Reports Military Times: “Over the last two to three years, SOCOM has taken a look at operational tempo and specific missions to ensure its operators are tasked to do only what special operators are capable of, leaving other missions to conventional forces.” read, here.

On Friday, the Supreme Court decided the White House can use $2.5 billion in Pentagon money to build a border wall while litigation proceeds, the New York Times reported.  
Also on Friday, Guatemala agreed to new migration measures to avoid sanctions threatened by President Trump, Reuters reported.  
What kind of new measures? “The Guatemalan government said in a statement that Friday’s deal… would allow its citizens to apply for temporary visas to work in the U.S. agricultural sector, and in the medium- to long-term, would allow for work visas for the construction and service sectors.” More here.

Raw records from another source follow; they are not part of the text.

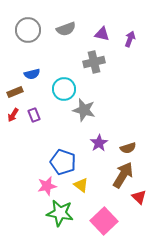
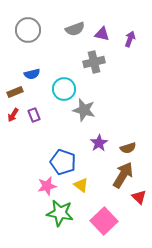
gray semicircle: moved 9 px right
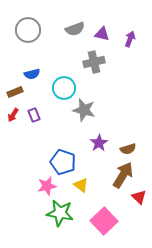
cyan circle: moved 1 px up
brown semicircle: moved 1 px down
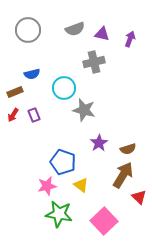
green star: moved 1 px left, 1 px down
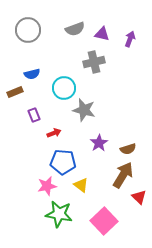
red arrow: moved 41 px right, 18 px down; rotated 144 degrees counterclockwise
blue pentagon: rotated 15 degrees counterclockwise
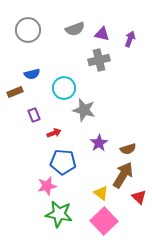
gray cross: moved 5 px right, 2 px up
yellow triangle: moved 20 px right, 8 px down
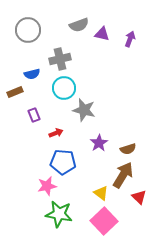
gray semicircle: moved 4 px right, 4 px up
gray cross: moved 39 px left, 1 px up
red arrow: moved 2 px right
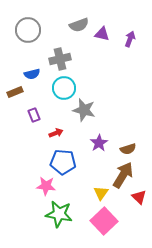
pink star: moved 1 px left; rotated 18 degrees clockwise
yellow triangle: rotated 28 degrees clockwise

Sexual assault and rising seas. That’s part of what concerns the new Naval Academy superintendent, Vice Adm. Sean Buck, who took command of the school on Friday. Reports the Annapolis Capital: “In the 2017-2018 school year, there were 32 reports of sexual assault, the highest number in more than a decade. And last year, the Navy said it would raise a sea wall by 2.62 feet to prevent damage to the academy’s grounds from sea level rise.” Read on, here.

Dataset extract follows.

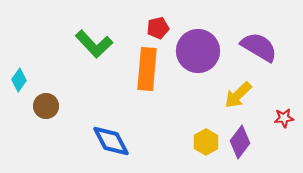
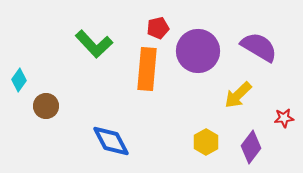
purple diamond: moved 11 px right, 5 px down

Are U.S. fighter pilots at increased risk for prostate cancer? McClatchy’s Tara Copp and Shirsho Dasgupta looked into it (now that Air Force is, too) and filed this report. 

And finally today: Some food for your ears all about those times in life when “Facts Aren't Enough.” The folks at NPR's podcast, Hidden Brain, unpacked "The Psychology Of False Beliefs" in last week's episode. Get to better know “how we rely on the people we trust to shape our beliefs, and why facts aren't always enough to change our minds,” in the almost hourlong episode, here.